Have an incident response plan
Having a well-documented incident response plan will help your organization comply with HIPAA regulations and reduce any fines or penalties for noncompliance that may occur as a result of not having an appropriate plan to act upon security incidents.
Create and enforce a confidentiality agreement
All employees and contractors should be required to sign a confidentiality agreement that stipulates they will not disclose any protected health information (PHI) except as necessary for their job duties.
Use only secure methods of communication
When sending or receiving PHI, make sure you're using a secure method of communication. This includes encrypted email, password-protected file sharing, and secure messaging platforms.
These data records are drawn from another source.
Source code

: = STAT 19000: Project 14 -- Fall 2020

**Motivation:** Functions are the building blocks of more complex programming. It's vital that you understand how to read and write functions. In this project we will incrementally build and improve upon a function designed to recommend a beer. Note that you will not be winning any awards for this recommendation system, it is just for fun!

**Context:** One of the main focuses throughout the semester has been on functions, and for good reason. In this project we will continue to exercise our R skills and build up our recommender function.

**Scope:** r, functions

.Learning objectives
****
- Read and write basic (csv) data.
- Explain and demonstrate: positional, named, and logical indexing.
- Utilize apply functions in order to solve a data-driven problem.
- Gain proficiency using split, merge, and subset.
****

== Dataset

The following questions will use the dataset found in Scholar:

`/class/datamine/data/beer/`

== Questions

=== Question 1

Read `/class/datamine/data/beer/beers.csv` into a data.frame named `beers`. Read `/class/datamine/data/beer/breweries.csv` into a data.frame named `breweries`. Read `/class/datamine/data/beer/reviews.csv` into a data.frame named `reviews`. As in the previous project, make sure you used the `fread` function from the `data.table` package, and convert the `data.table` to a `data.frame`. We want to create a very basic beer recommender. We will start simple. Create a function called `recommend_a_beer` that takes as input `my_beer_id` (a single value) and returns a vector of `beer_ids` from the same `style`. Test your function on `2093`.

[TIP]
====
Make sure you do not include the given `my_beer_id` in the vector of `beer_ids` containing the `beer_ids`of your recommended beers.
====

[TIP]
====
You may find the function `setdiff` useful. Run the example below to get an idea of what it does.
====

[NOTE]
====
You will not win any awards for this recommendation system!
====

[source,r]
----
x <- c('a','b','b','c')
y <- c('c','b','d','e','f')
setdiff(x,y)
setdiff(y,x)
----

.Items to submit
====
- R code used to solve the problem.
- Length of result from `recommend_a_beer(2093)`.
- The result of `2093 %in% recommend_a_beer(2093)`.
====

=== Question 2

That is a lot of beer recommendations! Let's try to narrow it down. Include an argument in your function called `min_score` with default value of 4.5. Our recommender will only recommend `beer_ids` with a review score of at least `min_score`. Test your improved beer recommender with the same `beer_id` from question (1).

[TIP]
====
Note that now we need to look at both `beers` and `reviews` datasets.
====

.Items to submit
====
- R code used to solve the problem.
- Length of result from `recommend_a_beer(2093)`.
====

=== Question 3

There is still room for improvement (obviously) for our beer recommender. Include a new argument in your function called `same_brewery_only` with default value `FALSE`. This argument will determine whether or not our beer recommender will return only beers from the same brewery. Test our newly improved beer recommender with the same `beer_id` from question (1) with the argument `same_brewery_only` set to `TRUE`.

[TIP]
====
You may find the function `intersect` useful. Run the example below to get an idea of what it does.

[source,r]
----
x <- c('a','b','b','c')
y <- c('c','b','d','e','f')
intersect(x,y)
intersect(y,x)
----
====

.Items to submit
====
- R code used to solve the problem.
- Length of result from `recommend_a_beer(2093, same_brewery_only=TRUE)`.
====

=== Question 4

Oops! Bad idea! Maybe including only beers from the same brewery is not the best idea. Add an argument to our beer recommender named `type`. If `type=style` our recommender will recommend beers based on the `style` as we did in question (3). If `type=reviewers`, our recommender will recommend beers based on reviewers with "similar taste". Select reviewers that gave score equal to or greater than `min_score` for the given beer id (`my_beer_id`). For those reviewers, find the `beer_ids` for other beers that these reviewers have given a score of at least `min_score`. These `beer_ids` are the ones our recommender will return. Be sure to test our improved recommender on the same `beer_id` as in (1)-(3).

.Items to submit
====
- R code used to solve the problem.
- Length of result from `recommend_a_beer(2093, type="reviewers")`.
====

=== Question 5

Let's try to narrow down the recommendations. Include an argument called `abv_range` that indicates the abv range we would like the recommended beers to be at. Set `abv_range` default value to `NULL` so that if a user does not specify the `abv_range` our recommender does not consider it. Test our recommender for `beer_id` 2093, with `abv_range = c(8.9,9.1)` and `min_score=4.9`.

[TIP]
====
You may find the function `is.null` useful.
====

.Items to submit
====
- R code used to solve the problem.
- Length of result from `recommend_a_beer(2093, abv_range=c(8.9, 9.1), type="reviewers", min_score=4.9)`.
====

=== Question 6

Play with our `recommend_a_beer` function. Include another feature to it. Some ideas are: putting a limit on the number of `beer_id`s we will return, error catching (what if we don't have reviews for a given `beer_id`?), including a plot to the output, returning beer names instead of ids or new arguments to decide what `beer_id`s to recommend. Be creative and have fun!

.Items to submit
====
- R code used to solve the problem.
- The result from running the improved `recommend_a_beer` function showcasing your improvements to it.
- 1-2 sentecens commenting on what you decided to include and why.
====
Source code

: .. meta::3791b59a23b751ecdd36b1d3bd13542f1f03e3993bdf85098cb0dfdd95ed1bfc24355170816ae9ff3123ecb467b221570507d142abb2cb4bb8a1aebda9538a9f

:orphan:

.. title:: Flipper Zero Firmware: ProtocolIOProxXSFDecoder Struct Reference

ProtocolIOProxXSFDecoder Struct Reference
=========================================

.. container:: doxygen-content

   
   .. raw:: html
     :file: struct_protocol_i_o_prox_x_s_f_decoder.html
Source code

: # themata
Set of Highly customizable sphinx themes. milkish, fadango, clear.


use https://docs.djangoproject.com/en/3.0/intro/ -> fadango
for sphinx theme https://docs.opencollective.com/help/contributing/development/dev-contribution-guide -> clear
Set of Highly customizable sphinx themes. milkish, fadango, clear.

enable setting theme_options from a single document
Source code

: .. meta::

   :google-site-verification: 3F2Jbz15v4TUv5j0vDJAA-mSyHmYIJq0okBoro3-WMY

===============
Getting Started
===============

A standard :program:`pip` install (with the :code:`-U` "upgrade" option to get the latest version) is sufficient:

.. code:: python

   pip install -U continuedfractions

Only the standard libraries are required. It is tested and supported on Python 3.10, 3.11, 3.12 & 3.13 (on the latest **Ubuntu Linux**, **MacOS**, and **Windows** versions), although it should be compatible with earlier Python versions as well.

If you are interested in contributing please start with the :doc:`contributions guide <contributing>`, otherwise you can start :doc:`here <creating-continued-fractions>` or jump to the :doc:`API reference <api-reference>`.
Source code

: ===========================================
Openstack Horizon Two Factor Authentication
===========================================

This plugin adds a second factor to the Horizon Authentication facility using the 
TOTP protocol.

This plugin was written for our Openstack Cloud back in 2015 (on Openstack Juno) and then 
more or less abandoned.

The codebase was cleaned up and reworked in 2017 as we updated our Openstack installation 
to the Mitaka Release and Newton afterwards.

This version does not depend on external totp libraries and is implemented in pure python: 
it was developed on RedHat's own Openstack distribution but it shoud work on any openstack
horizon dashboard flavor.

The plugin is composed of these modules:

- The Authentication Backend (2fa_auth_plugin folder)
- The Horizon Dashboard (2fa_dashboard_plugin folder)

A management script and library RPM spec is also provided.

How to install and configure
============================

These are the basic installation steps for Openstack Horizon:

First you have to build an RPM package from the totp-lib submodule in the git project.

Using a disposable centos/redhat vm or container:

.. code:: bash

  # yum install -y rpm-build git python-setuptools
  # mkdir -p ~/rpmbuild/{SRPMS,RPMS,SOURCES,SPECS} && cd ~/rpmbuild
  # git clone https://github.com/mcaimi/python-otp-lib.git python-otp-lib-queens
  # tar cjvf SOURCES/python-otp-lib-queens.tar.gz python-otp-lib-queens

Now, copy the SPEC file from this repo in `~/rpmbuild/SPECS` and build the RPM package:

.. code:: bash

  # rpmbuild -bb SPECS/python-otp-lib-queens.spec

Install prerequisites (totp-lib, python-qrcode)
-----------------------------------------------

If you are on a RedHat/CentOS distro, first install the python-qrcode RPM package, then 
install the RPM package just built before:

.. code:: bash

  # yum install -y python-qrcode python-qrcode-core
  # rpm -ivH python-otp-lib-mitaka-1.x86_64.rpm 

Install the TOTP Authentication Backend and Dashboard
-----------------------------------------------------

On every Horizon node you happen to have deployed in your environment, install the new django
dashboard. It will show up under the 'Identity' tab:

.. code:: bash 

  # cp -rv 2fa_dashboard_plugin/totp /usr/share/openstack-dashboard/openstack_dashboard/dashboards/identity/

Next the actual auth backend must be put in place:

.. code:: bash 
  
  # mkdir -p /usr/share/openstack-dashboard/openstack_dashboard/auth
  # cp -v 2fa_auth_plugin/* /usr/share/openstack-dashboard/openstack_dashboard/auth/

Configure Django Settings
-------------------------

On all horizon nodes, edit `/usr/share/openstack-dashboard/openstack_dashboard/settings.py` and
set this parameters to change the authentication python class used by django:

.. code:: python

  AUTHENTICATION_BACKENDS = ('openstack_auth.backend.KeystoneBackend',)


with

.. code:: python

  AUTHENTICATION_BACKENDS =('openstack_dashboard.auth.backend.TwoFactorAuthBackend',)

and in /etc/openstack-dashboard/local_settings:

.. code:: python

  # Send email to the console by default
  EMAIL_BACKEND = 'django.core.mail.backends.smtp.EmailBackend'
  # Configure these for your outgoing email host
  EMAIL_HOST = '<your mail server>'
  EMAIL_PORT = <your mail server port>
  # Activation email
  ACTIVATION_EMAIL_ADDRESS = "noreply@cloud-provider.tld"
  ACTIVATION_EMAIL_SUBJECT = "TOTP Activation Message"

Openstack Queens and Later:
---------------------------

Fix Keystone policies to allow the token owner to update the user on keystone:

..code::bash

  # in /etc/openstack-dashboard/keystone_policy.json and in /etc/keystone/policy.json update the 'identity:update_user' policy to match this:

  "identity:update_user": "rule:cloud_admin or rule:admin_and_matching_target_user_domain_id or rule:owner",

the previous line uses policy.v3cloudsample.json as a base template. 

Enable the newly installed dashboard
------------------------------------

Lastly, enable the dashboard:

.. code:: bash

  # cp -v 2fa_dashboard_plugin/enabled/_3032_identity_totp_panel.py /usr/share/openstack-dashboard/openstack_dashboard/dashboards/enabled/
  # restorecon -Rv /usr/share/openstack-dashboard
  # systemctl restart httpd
Form interdepartmental teams to address privacy issues
If you have multiple departments within your organization, create interdepartmental teams to specifically address privacy issues. This will help ensure that everyone is aware of their responsibilities and that no department falls through the cracks.
Get help
If you feel overwhelmed or unsure of how to comply with HIPAA regulations, consider hiring a professional security consultant who can assist your organization in assessing the current security posture and implementing the appropriate controls needed for compliance.
That said, by implementing the above measures, your organization can greatly reduce the risk of HIPAA violations and protect patient data.